If yours is a multi-owner LLC, you and your co-owners will also report your income from the LLC on your individual income tax returns, Form 1040. But in this situation, even though the LLC itself doesn't pay any income taxes, it does have to file an informational return, IRS Form 1065, each year (the same tax form used by partnerships). The LLC attaches a Schedule K, which reports the total profits, losses, credits and deductions allocated to the owners. In addition, the LLC must prepare a Schedule K-l for each owner, which reports that owner's share of profits, losses and other items shown on the Schedule Ê form. Each owner in turn attaches a copy of the Schedule K-l to her 1040, and uses the information on the K-l to report LLC profits on her individual 1040 form.

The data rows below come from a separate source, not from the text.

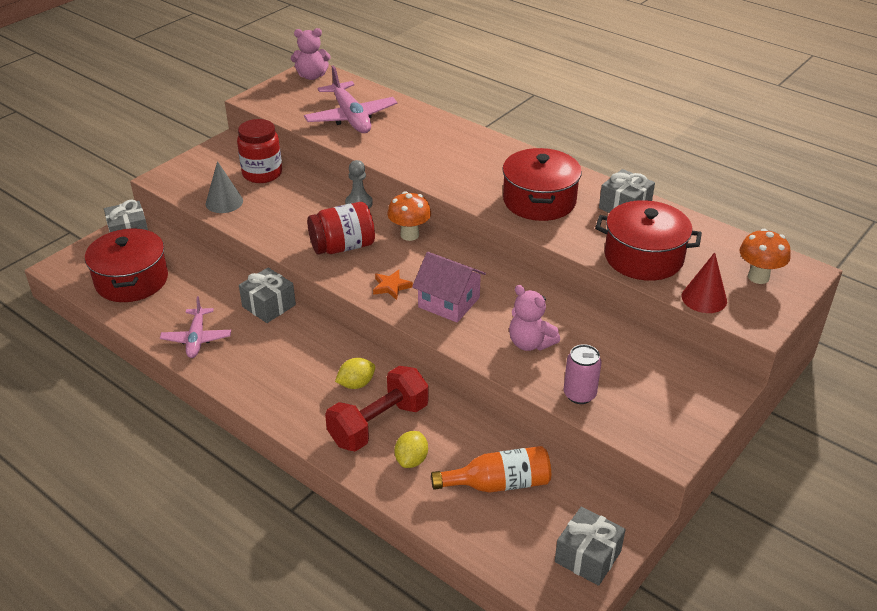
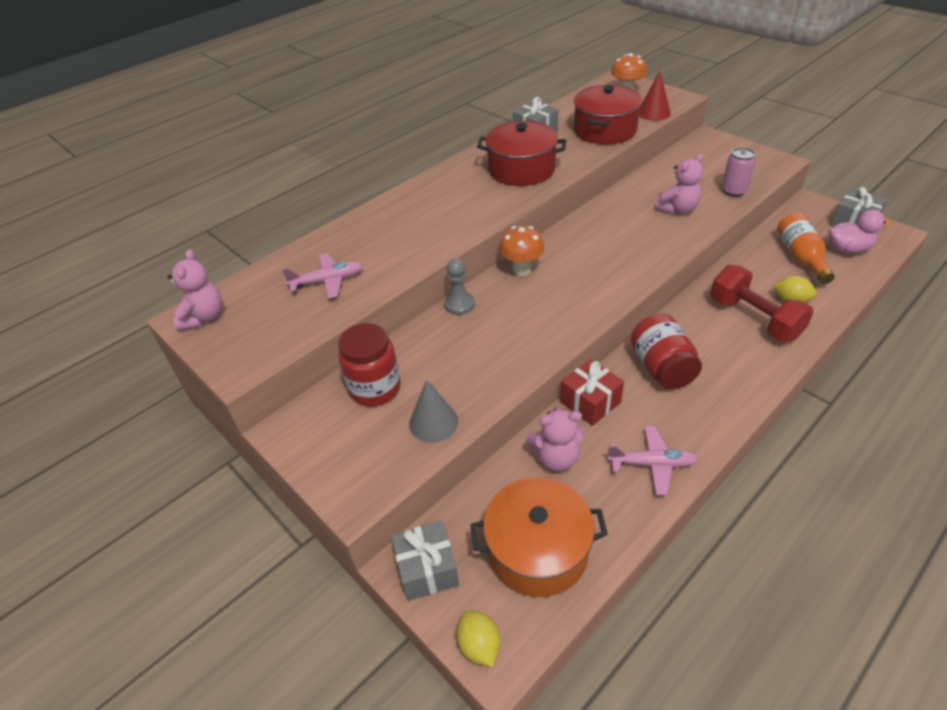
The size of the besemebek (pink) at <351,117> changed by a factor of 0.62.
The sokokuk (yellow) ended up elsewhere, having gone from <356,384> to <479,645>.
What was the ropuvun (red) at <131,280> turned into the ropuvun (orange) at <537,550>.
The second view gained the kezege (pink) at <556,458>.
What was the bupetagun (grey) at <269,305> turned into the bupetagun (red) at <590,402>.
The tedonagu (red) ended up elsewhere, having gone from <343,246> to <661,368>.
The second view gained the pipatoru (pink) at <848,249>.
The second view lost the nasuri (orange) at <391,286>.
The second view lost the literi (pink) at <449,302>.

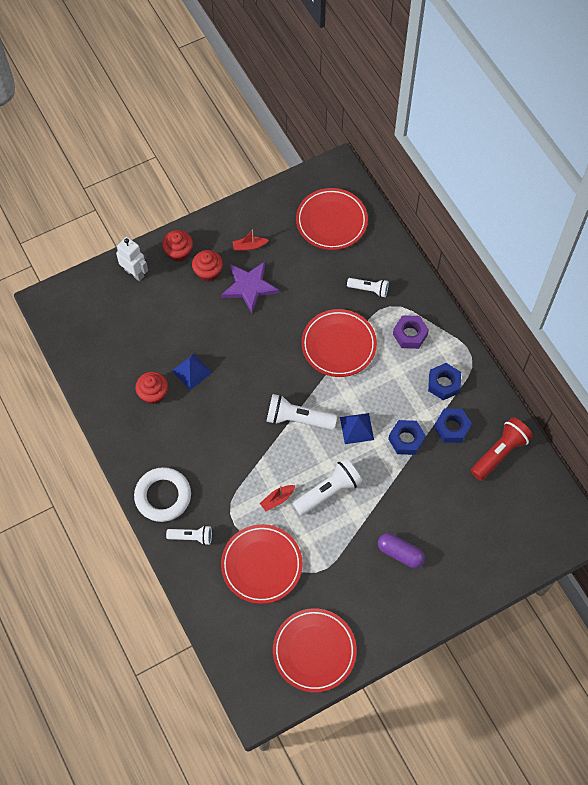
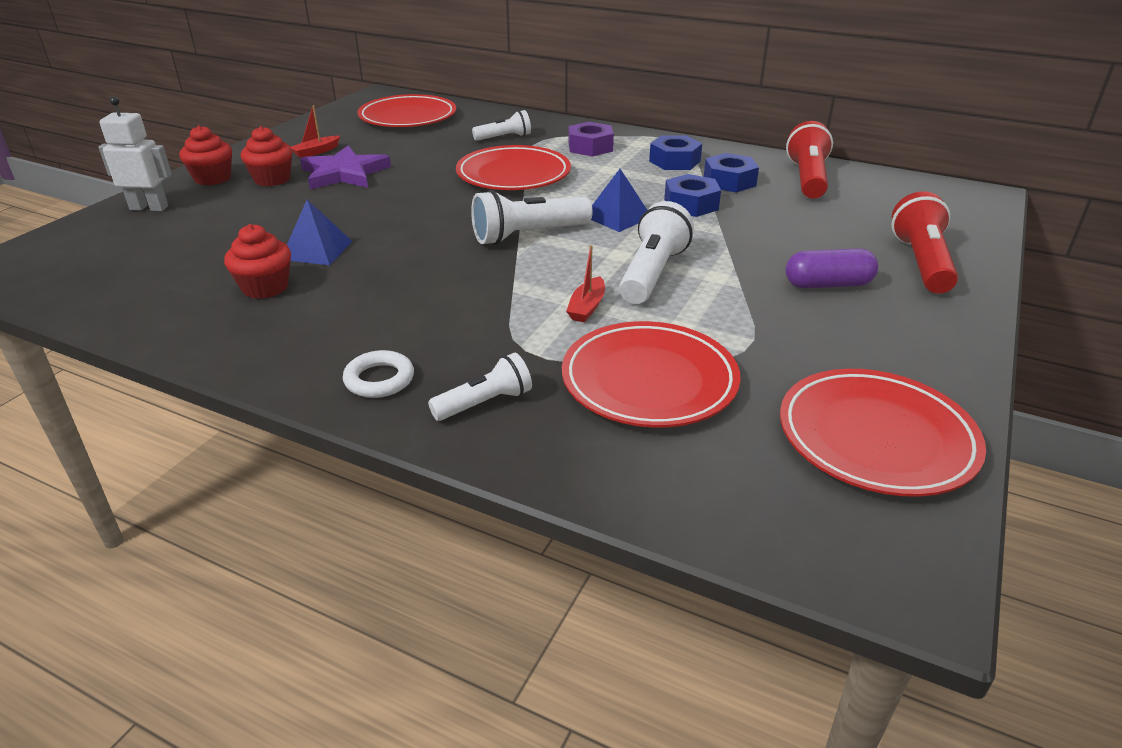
The size of the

FOR LLCS WITH CORPORATE TAX TREATMENT
If your LLC elects corporate tax treatment (by filing IRS Form 8832), the IRS will treat it as a separate taxable entity. The LLC will have to file a corporate tax return, IRS Form 1120, Corporate Income Tax Return, and estimate and pay its own income taxes, at the appropriate corporate tax rate.
STATE TAXES
Most states follow the federal lead and classify your LLC the same way the IRS does. This normally means that, unless you file IRS Form 8832 to elect LLC corporate tax treatment, your LLC will be treated as a pass-through entity at the state level, thereby avoiding the payment of entity-level (LLC) income taxes. Just as with the IRS, the members themselves will pay state income taxes on LLC profits and salaries (assuming your state has a personal income tax). However, even if your LLC itself won't be subject to state entity-level income taxes, it may have to file a state informational return or submit a copy of its federal tax return to the state business tax office.
SOME STATES CHARGE AN ANNUAL LLC FEE OR TAX
California, Florida and Michigan are among a handful of states that charge an annual entity-level fee (often confusingly called a tax), regardless of the LLC's income tax status. In some of these states, the fee is a flat yearly amount; in others it is graduated, depending on the gross income or net profits of the LLC. Contact your state's Department of Taxation or Franchise Tax Board for details.

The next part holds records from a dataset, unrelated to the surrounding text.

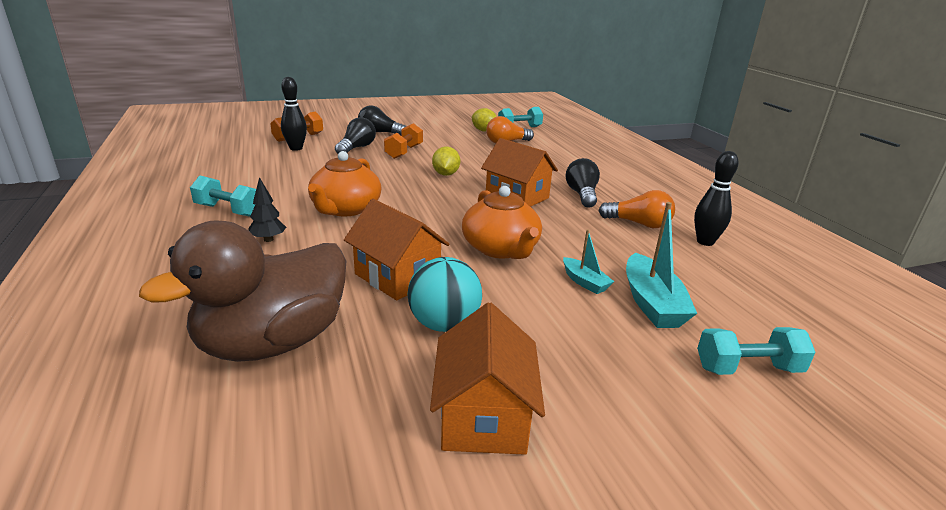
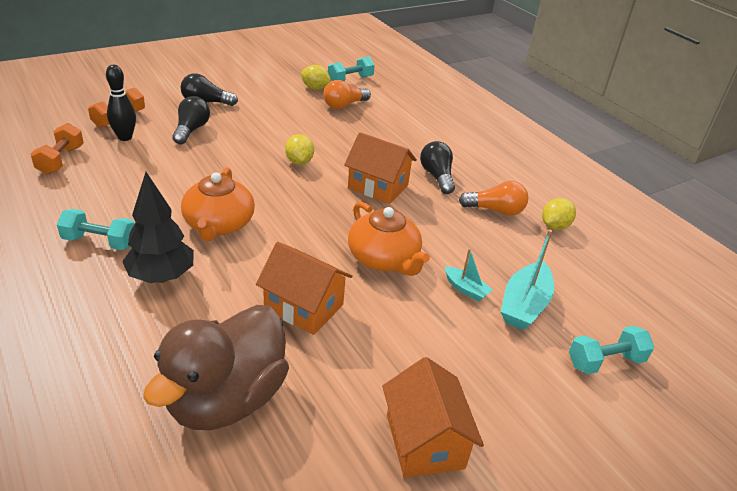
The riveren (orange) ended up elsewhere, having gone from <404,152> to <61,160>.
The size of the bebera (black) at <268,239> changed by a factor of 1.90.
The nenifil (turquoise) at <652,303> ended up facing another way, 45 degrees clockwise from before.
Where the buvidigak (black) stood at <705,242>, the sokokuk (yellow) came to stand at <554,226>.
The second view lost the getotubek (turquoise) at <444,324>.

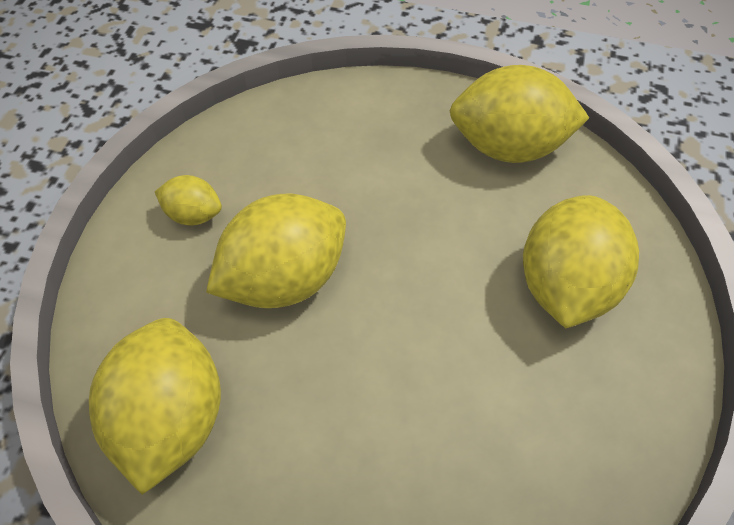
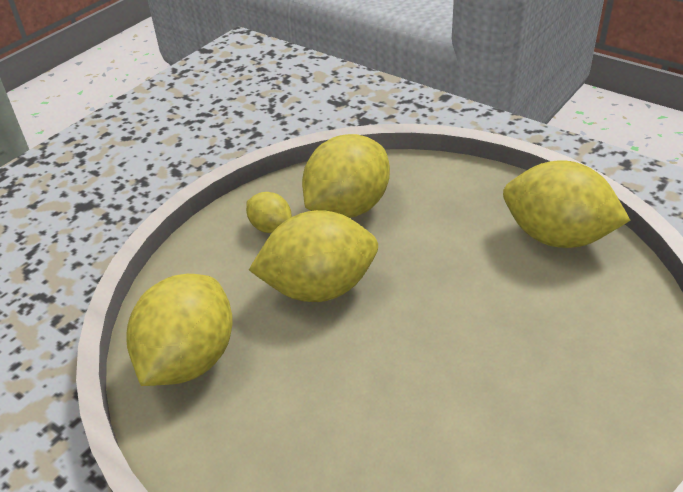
The sokokuk (yellow) ended up elsewhere, having gone from <565,286> to <347,208>.

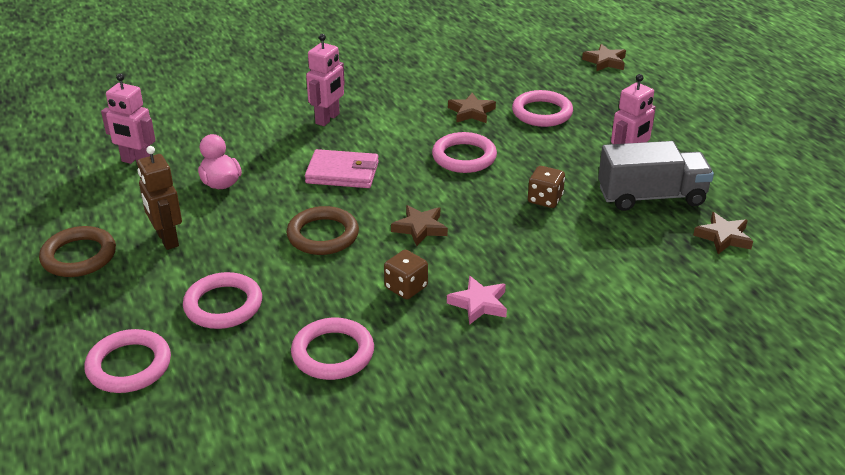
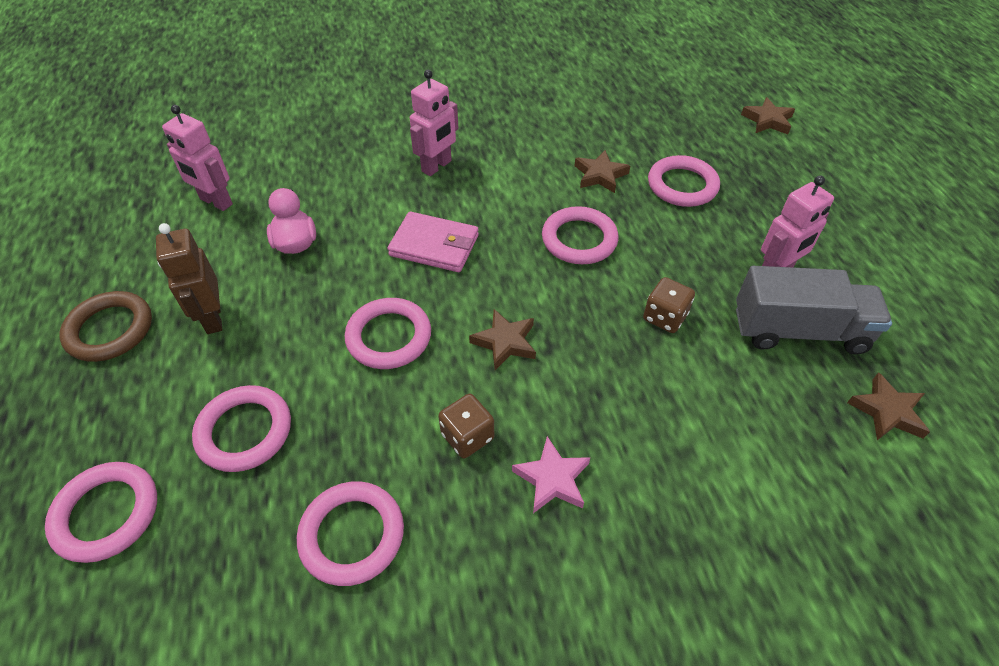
What was the godutotu (brown) at <323,235> turned into the godutotu (pink) at <389,337>.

If your LLC will have to pay a state franchise tax or state income taxes, you'll have to make estimated tax payments. Like federal income taxes, state franchise or income taxes usually must be prepaid in four installments during the tax year, with the first payment consisting of any minimum amount charged. If you miss making estimated tax payments, you will be charged penalties and interest. In some states, your LLC status can be suspended if you fail to pay these state taxes for a few years.
EMPLOYMENT TAX FILINGS
Your LLC will need to obtain a federal employer identification number (FEIN) using IRS Form SS-4 and to register as an employer in your state. For salaried workers, your LLC must withhold, report and pay: federal and, if applicable, state income taxes; federal employment taxes (unemployment, Social Security and Medicare taxes), and state payroll taxes (state unemployment, disability and workers' compensation insurance).

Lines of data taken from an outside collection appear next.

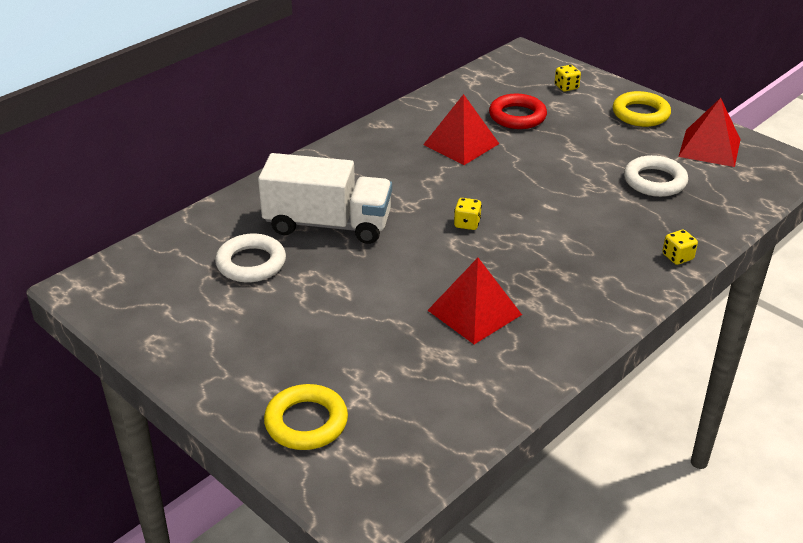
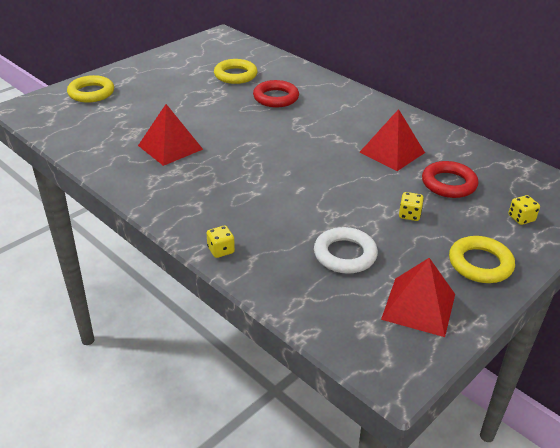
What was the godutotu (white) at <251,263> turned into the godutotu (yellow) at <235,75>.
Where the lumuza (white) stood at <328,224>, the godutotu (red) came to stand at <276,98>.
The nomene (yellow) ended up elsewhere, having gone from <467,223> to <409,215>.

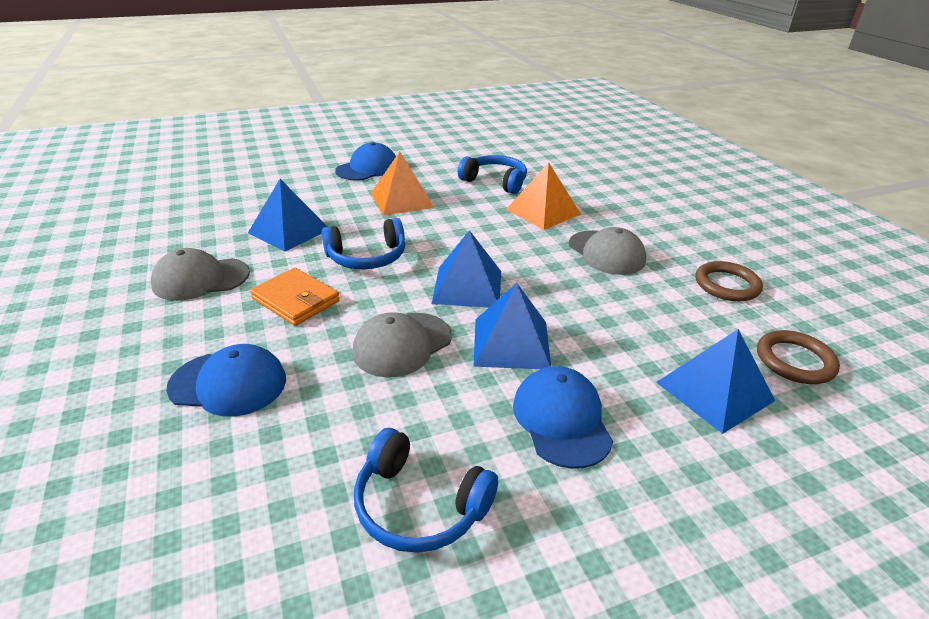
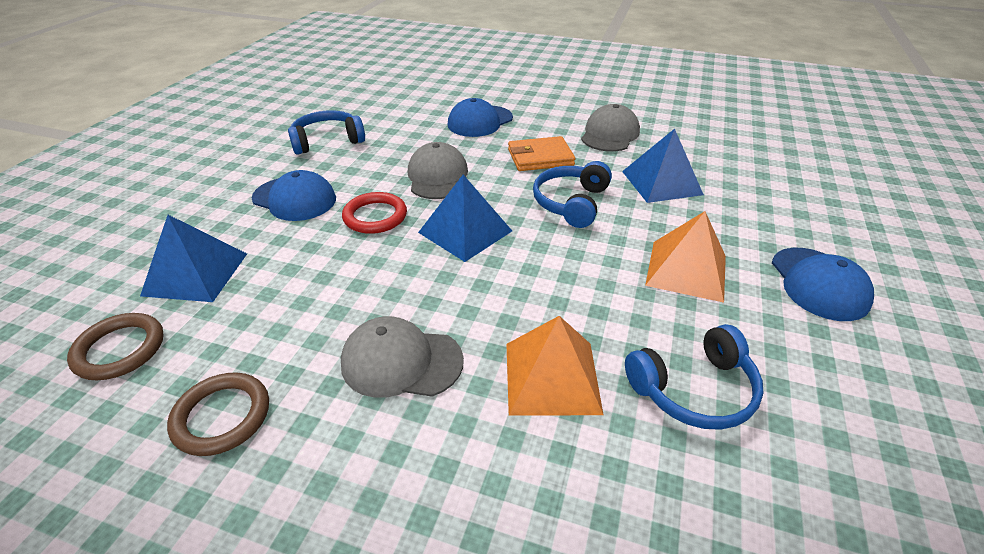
Where the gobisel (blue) stood at <511,343>, the godutotu (red) came to stand at <375,216>.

LLC members who receive a share of LLC profits are not legally treated as employees unless they also receive a guaranteed salary or other guaranteed compensation, such as interest payments. If LLC owners simply share in LLC profits without receiving any guaranteed payments, the LLC will still have to file for a federal employer identification number, but it won't have to pay employment and payroll taxes. Ask your tax advisor if you have questions.
OTHER STATE AND LOCAL TAX FILINGS
State sales tax, use tax and county property tax payments apply to LLCs. Counties and cities also may impose local and regional taxes. Check with your county and city tax offices for current information on reporting and payment requirements.